2.5 Million Euros for research on making passive nanomaterials alive
ERC Advanced Grant for physicist Marjolein Dijkstra
Prof. Marjolein Dijkstra (Physics) has been granted an ERC Advanced Grant. This is the highest research grant of the European Research Council, annually granted to exceptional and trailblazing senior researchers. Prof. Dijkstra will receive 2.5 million euros for her project Rational Design of Soft Hierarchical Materials with Responsive Functionalities: Machine learning Soft Matter to create Soft Machines.
To go beyond traditional, passive nanostructure
The purpose of this project is to go beyond the traditional, passive nanostructures, and to develop design rules for soft materials and machines that can autonomously assemble, sense, respond, and reconfigure. Nature displays a plethora of self-assembled dynamic materials that respond to external stimuli. For instance, the motion of bacteria is directed by chemotaxis, chameleons change color to regulate their body temperature, plants have the ability to bend towards sunlight, and geckos can stick to surfaces due to tiny hairs on their feet. In all these cases, the ability to change shape is encoded in a sophisticated biological composite material consisting of a solid nanostructure and an elastic biopolymer network.

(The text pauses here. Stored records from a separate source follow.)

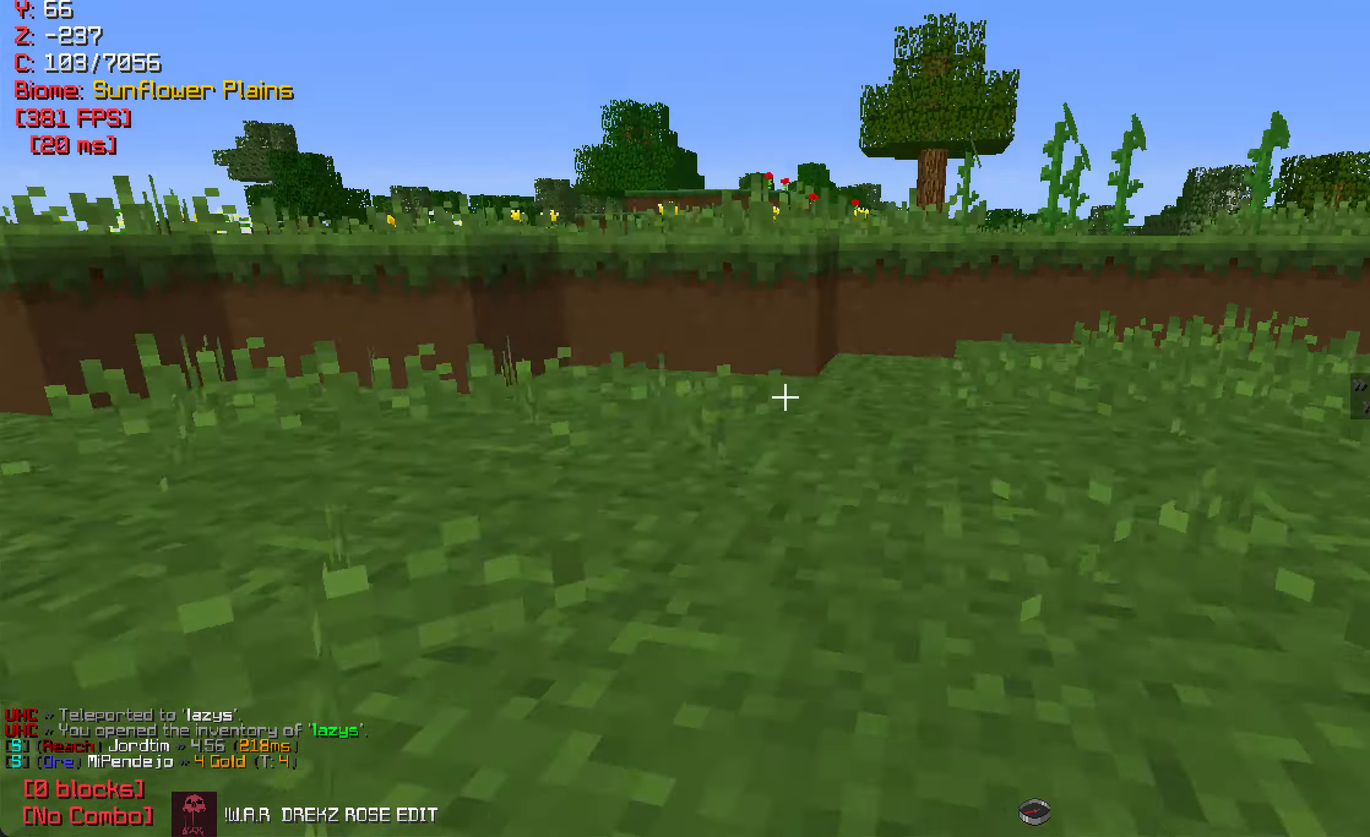
{"keys": [], "mouse": [], "events": []}
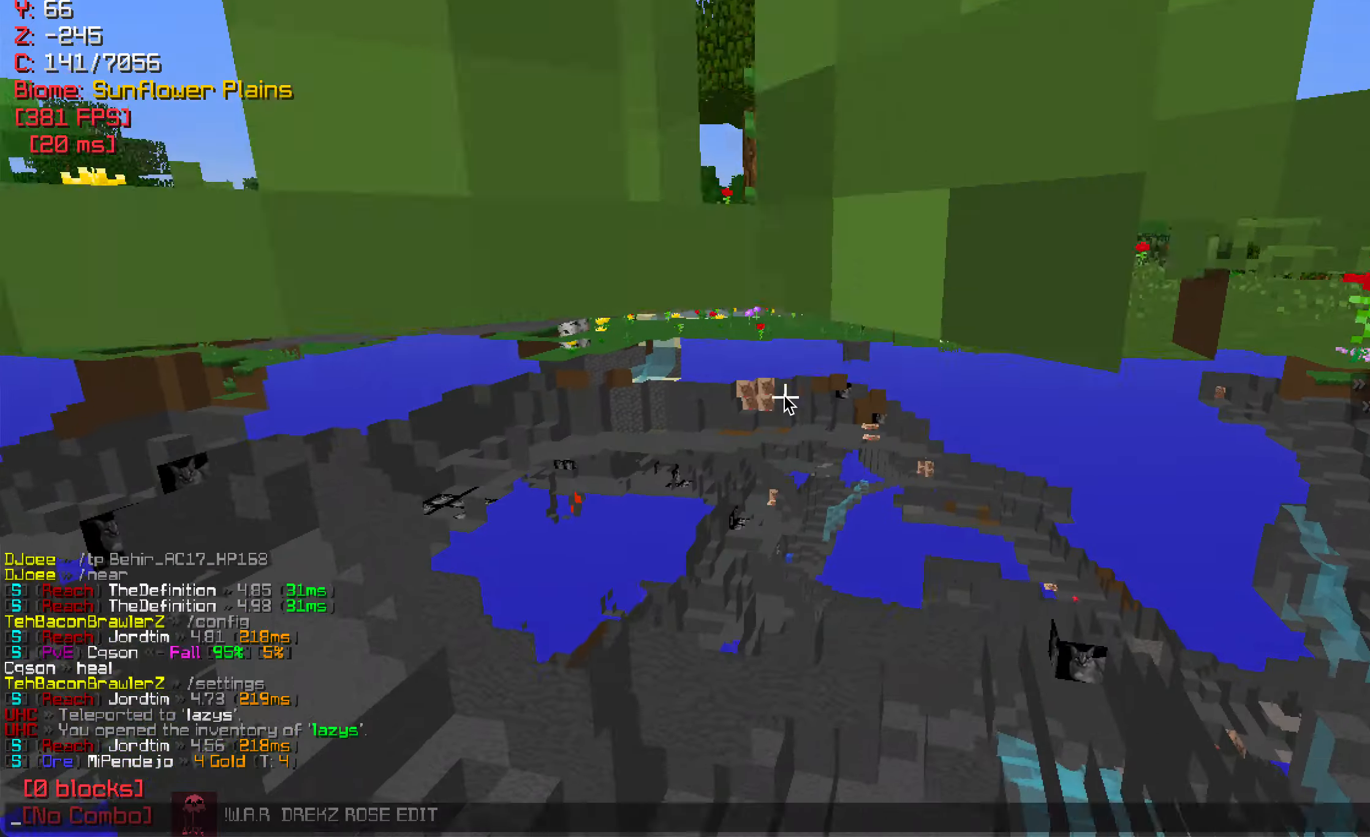
{"keys": [], "mouse": [], "events": []}
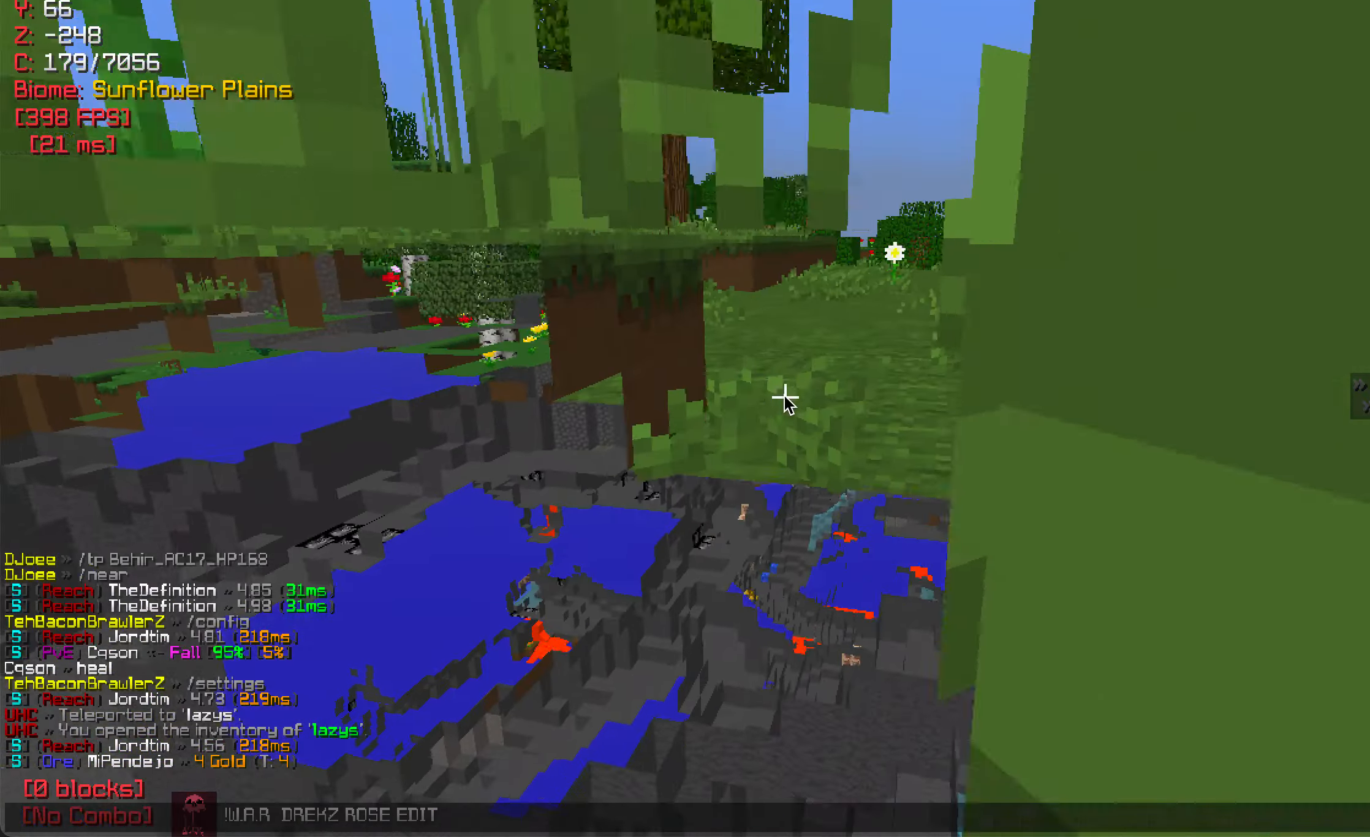
{"keys": [], "mouse": [], "events": []}
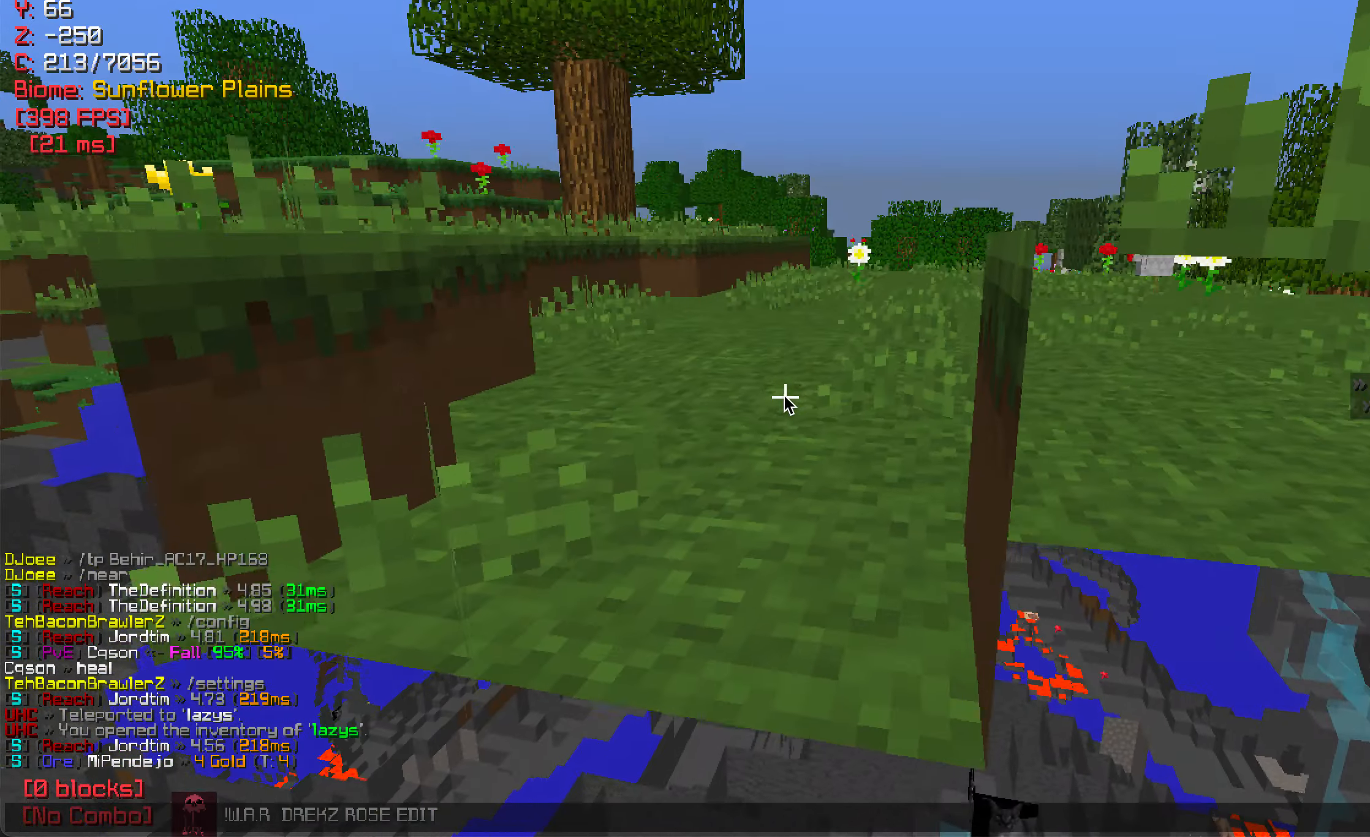
{"keys": [], "mouse": [], "events": []}
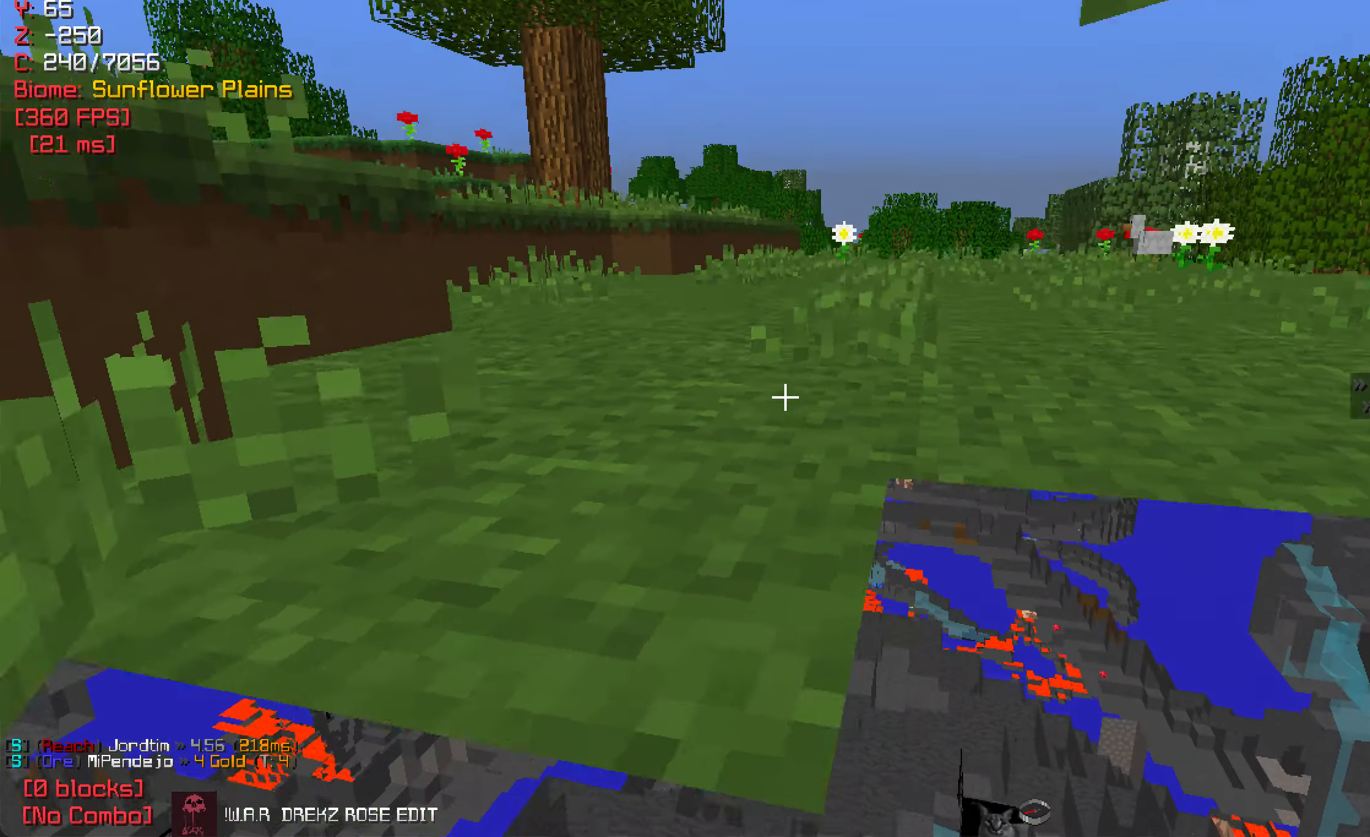
{"keys": [], "mouse": [], "events": [[166, "s", "down"], [416, "s", "up"]]}
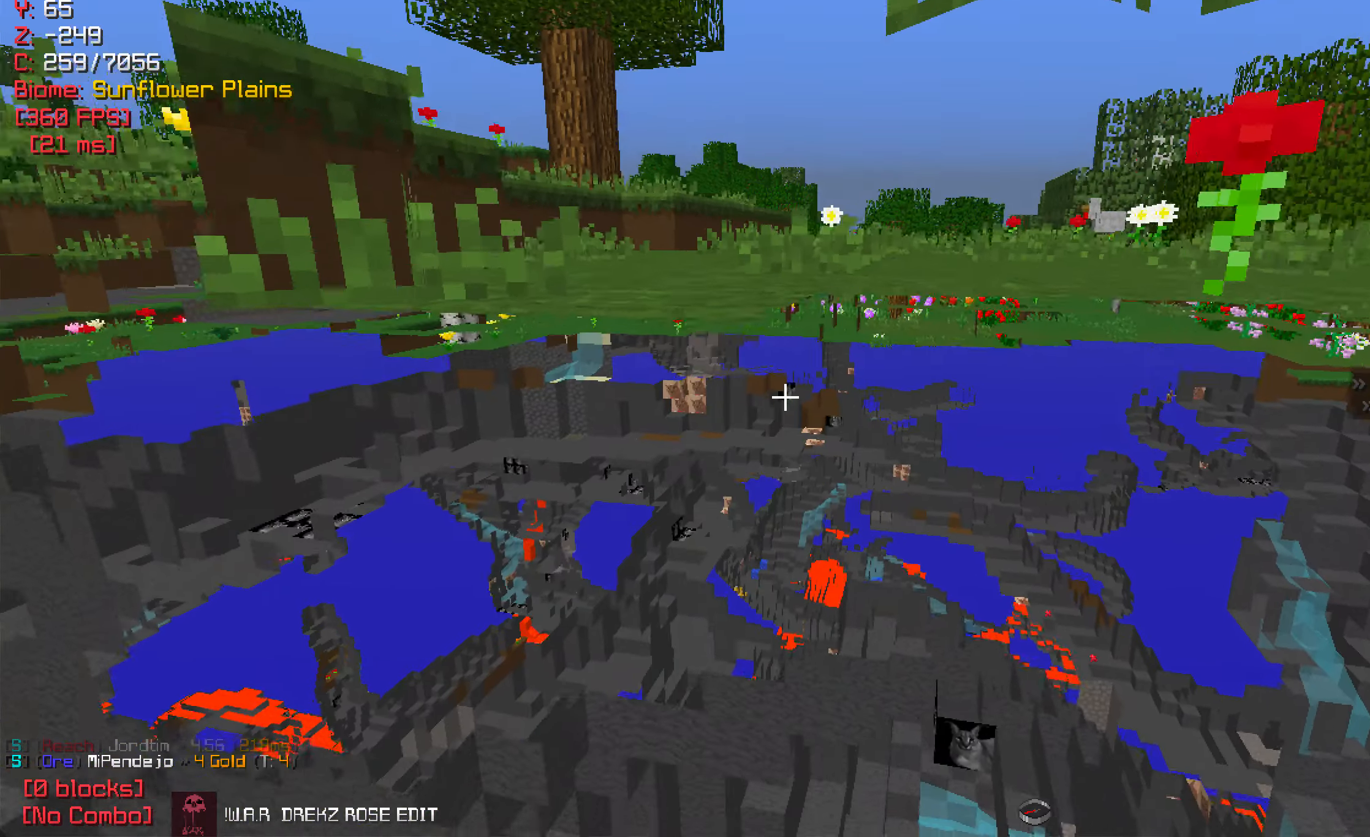
{"keys": [], "mouse": [], "events": [[66, "a", "down"], [233, "w", "down"], [366, "a", "up"], [466, "w", "up"]]}
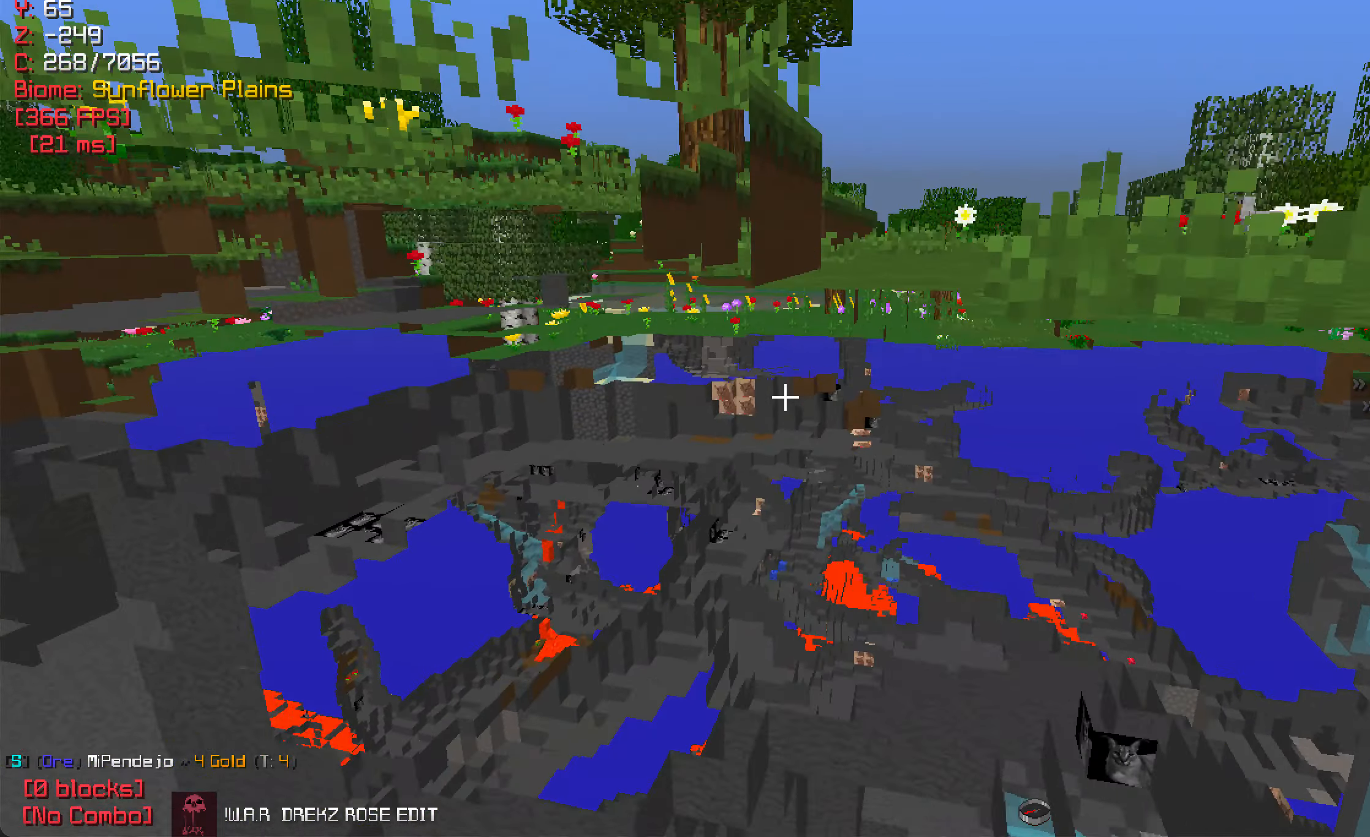
{"keys": [], "mouse": [], "events": []}
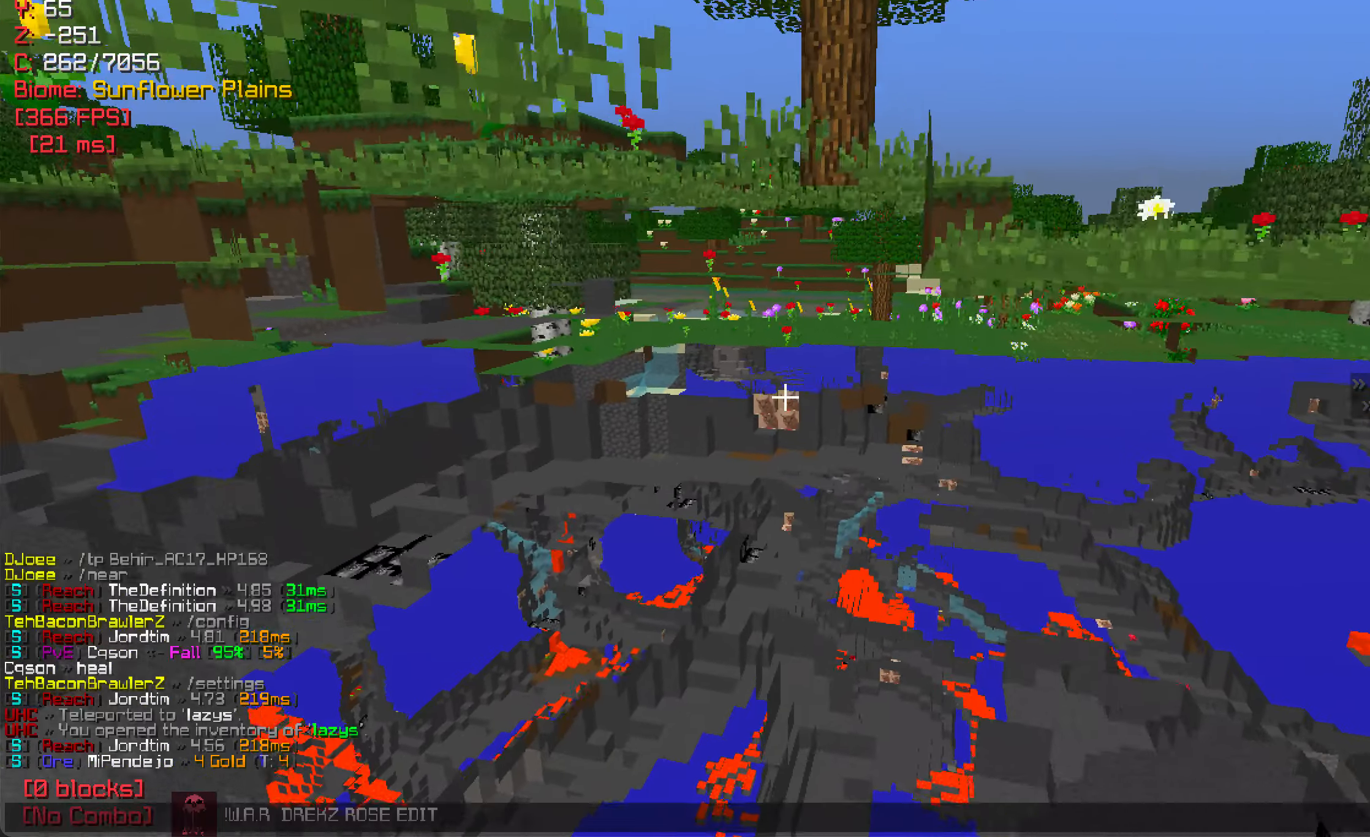
{"keys": [], "mouse": [], "events": [[183, "w", "down"], [283, "w", "up"]]}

Investigation of soft reconfigurable materials
Inspired by these fascinating examples abound in nature, Prof. Marjolein Dijkstra plans to investigate a variety of soft reconfigurable materials with responsive functional properties that arise from a hierarchical assembly of structures and materials over multiple length scales. She will focus on dynamic materials that respond and undergo shape changes by elastically coupling the nanostructure to a soft elastic matrix or hydrogel.
These hydrogels or polymer networks can be actuated by pH, temperature, salt, or light, resulting into an influx or efflux of water that swells or shrinks the gel. The mechanical forces generated by the gel can reversibly reconfigure the nanostructure, thereby offering many exciting opportunities to make passive nanomaterials alive.
Reconfigurable dynamic materials that sense, respond, and adapt to changes in the environment have potential applications in, for example, drug delivery systems, windows that adapt their reflectivity, smart textiles, self-healing composites, and soft robotics.